The brain MRI protocol included 3D FLAIR (fluid attenuated inversion recovery) and T2-weighted brain MRI images, which were scored for the presence of markers of small vessel disease, including white matter hyperintensities (WMH) and lacunes. Susceptibility weighted imaging was used to score the presence and distribution of cerebral microbleeds. Cerebrovascular changes were rated as presence of (non) lobar microbleeds, presence of lacunes and grade of WMH according to the Scheltens score [31]. For three patients the brain MRI was of insufficient quality for the rating, due to motion artefacts.

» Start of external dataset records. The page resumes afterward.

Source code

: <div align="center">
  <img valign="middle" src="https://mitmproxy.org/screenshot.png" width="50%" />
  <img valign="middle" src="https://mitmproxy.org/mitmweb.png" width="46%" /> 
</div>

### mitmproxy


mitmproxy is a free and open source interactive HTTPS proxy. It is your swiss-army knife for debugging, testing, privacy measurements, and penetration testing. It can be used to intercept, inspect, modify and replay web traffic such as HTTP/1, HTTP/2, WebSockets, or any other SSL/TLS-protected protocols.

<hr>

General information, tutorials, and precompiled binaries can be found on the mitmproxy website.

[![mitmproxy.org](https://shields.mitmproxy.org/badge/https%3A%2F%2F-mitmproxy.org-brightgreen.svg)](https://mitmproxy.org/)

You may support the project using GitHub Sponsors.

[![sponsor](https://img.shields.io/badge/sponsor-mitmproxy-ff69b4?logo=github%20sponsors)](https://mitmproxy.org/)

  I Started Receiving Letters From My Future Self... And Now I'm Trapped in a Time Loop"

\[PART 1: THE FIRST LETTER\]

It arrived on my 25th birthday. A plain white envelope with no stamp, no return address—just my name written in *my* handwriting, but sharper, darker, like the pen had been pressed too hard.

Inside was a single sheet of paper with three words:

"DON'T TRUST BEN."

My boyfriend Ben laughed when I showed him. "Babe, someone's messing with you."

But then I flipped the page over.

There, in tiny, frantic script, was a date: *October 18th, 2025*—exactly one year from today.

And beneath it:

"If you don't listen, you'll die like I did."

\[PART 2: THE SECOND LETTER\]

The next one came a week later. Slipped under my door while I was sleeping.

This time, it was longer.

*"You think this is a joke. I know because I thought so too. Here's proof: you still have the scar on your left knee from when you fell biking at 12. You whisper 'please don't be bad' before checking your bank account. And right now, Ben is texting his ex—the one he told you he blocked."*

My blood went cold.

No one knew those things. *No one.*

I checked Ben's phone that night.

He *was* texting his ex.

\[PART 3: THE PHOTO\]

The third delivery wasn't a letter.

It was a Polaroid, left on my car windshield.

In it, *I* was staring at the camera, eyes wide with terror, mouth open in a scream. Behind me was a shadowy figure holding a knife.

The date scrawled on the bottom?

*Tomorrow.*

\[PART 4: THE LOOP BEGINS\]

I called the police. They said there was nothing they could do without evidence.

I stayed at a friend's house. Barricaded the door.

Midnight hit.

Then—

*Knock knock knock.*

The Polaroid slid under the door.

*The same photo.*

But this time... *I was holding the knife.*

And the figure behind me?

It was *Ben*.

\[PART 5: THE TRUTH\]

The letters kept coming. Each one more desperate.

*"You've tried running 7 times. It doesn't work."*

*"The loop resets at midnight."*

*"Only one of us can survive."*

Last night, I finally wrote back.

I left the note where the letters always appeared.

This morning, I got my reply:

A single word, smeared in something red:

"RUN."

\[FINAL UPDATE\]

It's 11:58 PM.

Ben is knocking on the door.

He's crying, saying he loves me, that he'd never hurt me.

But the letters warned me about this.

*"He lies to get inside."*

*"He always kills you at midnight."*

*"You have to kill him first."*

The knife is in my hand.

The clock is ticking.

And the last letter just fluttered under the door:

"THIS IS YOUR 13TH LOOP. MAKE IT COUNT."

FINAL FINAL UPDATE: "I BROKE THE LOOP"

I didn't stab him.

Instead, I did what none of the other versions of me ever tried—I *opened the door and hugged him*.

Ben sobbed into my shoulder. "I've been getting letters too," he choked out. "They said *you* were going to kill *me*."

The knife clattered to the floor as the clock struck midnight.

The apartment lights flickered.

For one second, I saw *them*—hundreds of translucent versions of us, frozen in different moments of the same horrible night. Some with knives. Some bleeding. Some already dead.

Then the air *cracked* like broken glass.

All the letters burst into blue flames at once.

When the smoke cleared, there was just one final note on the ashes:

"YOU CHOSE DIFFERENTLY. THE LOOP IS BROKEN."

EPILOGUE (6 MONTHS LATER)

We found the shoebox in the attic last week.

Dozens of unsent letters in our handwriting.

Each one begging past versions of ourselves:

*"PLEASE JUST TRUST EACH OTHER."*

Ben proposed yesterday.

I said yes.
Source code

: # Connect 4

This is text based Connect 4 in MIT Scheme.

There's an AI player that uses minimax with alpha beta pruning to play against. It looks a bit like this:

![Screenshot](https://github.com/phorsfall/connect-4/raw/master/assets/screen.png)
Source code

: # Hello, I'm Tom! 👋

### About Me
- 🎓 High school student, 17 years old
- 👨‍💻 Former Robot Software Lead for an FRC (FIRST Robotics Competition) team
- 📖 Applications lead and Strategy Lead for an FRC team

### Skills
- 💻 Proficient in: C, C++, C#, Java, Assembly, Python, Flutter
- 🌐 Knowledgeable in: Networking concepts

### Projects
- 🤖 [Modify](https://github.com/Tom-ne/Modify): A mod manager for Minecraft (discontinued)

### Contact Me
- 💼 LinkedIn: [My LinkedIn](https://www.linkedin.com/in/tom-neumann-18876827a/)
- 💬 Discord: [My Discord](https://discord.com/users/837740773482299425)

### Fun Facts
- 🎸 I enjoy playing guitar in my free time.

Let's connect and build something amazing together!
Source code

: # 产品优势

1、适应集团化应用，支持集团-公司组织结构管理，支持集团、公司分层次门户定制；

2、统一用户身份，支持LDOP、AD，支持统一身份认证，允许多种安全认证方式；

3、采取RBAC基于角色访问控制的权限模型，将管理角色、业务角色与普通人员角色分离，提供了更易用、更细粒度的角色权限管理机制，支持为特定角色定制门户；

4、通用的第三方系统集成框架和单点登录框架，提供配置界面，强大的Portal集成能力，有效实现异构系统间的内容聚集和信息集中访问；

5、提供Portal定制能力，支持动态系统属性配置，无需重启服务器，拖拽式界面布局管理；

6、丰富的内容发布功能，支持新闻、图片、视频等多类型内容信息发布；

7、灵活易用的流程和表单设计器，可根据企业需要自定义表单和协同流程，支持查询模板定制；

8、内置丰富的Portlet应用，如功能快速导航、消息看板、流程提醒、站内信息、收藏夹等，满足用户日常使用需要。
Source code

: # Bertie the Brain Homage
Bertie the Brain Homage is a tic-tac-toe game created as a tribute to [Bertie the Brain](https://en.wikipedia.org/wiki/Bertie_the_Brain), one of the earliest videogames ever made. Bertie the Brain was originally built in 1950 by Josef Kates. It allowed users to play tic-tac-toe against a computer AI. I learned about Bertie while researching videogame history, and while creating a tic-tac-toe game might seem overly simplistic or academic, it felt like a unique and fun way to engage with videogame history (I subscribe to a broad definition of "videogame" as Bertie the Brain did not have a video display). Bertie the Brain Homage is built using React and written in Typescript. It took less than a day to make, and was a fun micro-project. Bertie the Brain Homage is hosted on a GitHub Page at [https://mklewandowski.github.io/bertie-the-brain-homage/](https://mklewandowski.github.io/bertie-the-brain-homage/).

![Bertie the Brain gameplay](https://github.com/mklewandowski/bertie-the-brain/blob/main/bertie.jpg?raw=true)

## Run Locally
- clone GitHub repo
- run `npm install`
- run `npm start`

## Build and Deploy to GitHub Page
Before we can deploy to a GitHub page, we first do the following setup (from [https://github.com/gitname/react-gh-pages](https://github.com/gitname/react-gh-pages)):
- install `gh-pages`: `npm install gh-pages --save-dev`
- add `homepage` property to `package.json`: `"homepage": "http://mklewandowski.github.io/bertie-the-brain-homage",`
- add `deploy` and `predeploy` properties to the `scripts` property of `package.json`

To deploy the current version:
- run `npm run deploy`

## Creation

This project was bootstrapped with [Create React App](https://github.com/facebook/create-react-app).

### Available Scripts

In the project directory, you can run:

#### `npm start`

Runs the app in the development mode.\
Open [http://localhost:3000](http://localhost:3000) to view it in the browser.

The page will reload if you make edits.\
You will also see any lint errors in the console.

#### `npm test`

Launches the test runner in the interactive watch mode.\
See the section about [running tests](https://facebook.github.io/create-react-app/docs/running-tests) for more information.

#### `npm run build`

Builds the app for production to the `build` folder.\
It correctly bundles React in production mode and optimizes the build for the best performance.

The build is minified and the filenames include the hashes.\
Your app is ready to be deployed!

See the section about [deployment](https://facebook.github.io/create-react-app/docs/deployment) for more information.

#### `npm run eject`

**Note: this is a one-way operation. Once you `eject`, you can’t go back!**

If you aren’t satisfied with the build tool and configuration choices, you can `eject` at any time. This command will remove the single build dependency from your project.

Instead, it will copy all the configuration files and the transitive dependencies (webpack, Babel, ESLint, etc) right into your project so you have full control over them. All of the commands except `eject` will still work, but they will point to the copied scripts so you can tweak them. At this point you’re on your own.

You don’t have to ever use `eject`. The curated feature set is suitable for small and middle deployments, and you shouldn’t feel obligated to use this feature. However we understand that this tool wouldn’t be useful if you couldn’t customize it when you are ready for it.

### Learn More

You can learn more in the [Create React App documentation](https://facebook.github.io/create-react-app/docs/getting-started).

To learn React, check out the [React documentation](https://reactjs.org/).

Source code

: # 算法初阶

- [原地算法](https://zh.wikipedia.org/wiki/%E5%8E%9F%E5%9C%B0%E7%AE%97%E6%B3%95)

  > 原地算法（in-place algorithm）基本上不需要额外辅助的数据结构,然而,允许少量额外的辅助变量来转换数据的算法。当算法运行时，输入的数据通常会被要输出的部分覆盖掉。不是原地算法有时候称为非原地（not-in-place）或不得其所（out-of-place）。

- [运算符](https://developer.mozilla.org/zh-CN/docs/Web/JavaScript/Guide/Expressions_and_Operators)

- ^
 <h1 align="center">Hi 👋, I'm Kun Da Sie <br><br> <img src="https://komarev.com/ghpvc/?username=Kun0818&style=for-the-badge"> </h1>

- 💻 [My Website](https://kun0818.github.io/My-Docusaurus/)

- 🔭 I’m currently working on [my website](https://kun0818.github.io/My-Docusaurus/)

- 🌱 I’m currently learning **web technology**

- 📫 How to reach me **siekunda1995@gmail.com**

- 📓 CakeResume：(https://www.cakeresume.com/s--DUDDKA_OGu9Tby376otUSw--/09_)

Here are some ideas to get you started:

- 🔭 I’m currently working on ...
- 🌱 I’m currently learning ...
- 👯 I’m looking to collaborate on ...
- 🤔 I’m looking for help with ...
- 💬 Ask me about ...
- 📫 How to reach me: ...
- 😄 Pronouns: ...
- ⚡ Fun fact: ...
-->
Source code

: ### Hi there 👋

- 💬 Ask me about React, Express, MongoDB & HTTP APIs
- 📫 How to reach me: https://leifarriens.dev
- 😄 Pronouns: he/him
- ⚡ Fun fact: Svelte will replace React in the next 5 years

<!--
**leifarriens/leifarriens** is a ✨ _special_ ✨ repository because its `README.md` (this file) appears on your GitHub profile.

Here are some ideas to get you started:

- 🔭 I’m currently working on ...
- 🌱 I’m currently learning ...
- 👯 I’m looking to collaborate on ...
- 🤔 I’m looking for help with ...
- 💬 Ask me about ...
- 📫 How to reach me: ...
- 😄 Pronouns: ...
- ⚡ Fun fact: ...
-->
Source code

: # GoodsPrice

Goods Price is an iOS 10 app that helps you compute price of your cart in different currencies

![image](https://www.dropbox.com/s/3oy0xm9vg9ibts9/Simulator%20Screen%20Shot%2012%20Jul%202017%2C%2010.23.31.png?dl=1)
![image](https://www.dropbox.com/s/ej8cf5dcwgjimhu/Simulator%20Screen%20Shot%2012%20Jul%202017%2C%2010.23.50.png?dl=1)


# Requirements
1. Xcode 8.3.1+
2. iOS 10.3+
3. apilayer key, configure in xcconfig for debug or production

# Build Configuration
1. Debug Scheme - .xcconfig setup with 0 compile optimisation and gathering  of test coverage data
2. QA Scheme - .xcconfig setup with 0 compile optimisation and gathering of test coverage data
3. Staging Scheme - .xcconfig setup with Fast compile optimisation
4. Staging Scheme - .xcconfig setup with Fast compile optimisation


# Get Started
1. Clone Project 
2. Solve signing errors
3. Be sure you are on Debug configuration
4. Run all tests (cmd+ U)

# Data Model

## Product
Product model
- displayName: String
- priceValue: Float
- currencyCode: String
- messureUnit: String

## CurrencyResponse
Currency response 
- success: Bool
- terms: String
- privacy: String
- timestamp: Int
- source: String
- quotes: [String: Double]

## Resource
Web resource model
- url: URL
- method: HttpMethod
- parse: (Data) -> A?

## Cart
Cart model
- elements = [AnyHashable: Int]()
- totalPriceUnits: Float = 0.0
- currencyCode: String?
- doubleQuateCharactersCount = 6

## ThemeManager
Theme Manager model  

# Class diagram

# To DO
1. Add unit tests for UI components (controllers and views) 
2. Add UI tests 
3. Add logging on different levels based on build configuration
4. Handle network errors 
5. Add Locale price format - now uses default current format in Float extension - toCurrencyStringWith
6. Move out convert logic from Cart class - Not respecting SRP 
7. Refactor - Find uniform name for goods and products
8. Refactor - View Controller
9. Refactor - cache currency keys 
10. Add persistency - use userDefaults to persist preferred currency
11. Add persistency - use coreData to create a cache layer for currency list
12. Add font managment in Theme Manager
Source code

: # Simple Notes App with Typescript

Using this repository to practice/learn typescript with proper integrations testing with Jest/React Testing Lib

Detailed description of the comprehensive geriatric assessment and neuropsychological tests used in COPE has been published previously [29]. Outcome variables were derived from seven widely used neuropsychological tests in five different cognitive domains. First, global cognition was measured by the Mini-Mental State Examination (MMSE), with a general cut-off point of 24 out of 30 points [32]. Visuoconstructible abilities were assessed using the clock drawing test, which is often used as dementia screening test, with scores ranging from 0 to 14 points based on accuracy [33, 34]. Memory was assessed using two tests, namely the 15-Word Verbal Learning Test (15-WVLT), which measures immediate recall (total outcome of five presentations) and delayed recall after 20 minutes [35-37]. Memory was also assessed using the Visual Association Test (VAT) of which the score is based on the number of completed associations reported in two trials [38]. Executive functioning was assessed using the Trail Making Test B (TMTB), which is a switching task. The score of the TMTB is the number of seconds required to complete the task [39, 40]. Furthermore, the Stroop Color and Word Test (SCWT) card III (interference card) was used [41-43]. The SCWT consists of three parts, namely reading color names (card I), naming colored patches (card II) and naming color names printed in incongruously colored ink (card III). The time in seconds required to read the names or to identify colors is recorded. We used an abbreviated version of the test with 40 elements [44]. Psychomotor speed was assessed with the Letter Digit Substitution Test (LDST), Trail Making Test A (TMTA) and SCWT card II (naming colored patches). The LDST is a modification of the procedurally identical Symbol-Digits Modalities Test, with an outcome variable of total number of correct entries completed in 60 seconds [45, 46]. The score of the TMTA, testing visual attention, is the counted the same as the TMTB [39, 40].

Statistical analysis

Cardiac parameters are dichotomized by clinical cut-off values based on current guidelines [47, 48]. These cut-off values are ≤10m/s and >10m/s for PWV, respectively no aortic stiffness versus aortic stiffness, ≤50% and >50% for EF, and <2.2l/min/m2 and ≥2.2L/min/m2 for CI, both respectively low versus high. All categorical data are presented as numbers with percentages. All continuous data are presented as mean ± standard error or ± standard deviation, or median with interquartile range. Baseline differences between cardiac parameters are assessed using an independent t-test, Mann-Whitney U test or chi-square test. Multivariate linear or logistic regression models are used to assess the associations of cardiac function with cerebrovascular changes and cognitive function. All analyses were adjusted for prespecified confounders, namely age and gender, and also education in case of cognitive function analyses. The data were analyzed using IBM SPSS Statistics version 23. P-values lower than 0.05 were considered statistically significant.